■ **RECORDS FOR THE TASK**

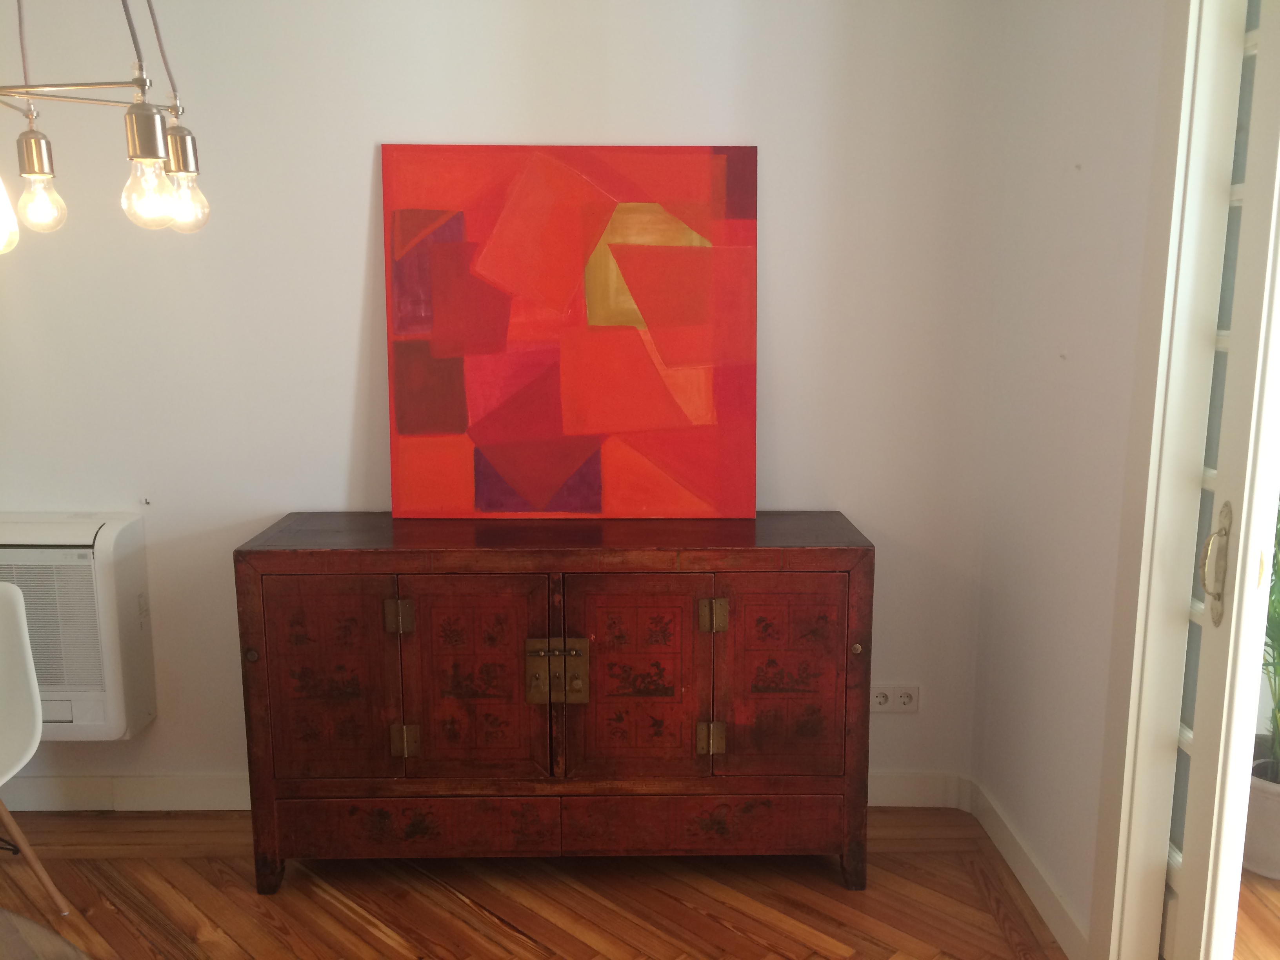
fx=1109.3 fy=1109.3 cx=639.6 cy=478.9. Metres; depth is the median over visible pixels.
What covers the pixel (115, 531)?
air conditioner
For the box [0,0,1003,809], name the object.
back wall
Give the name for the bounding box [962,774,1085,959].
baseboard
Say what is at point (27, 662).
white chair
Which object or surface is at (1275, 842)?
plant pot
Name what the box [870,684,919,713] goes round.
wall socket
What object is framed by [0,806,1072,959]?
floor
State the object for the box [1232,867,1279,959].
adjoining room floor
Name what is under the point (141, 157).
chandelier
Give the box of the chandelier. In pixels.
[0,0,210,250]
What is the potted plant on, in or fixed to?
in the plant pot
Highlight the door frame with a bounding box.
[1090,0,1240,959]
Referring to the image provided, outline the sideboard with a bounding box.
[235,511,874,894]
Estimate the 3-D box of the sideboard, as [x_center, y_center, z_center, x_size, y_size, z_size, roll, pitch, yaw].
[-0.191,0.553,2.832,1.468,0.881,0.463,0,10,-1]
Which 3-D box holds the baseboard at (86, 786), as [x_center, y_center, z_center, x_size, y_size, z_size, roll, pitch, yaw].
[-0.982,0.892,3.140,3.743,0.103,0.018,0,10,-1]
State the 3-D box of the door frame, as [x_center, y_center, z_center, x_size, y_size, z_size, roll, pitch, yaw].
[1.029,0.022,1.563,0.188,2.391,1.312,0,10,-1]
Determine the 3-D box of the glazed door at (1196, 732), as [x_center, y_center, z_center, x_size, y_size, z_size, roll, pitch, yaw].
[1.083,-0.042,2.091,0.126,2.335,0.701,0,10,-1]
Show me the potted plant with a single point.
(1275, 716)
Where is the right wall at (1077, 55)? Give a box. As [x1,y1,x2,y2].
[967,0,1171,959]
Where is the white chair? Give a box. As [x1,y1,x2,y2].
[0,583,79,909]
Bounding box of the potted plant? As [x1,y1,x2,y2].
[1257,503,1279,784]
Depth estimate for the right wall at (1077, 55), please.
2.51 m
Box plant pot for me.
[1241,757,1279,878]
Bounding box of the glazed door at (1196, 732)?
[1156,0,1279,959]
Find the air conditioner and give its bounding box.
[0,513,158,739]
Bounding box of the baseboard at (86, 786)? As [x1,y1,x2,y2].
[2,770,972,812]
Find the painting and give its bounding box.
[380,144,758,521]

■ **PROBLEM REQUIREMENTS**
With the entries above as the source, set down exactly the lines from the one holding "Bounding box of the glazed" through the last line, both ends included.

■ **EXPECTED ANSWER**
Bounding box of the glazed door at (1196, 732)?
[1156,0,1279,959]
Find the air conditioner and give its bounding box.
[0,513,158,739]
Bounding box of the baseboard at (86, 786)? As [x1,y1,x2,y2].
[2,770,972,812]
Find the painting and give its bounding box.
[380,144,758,521]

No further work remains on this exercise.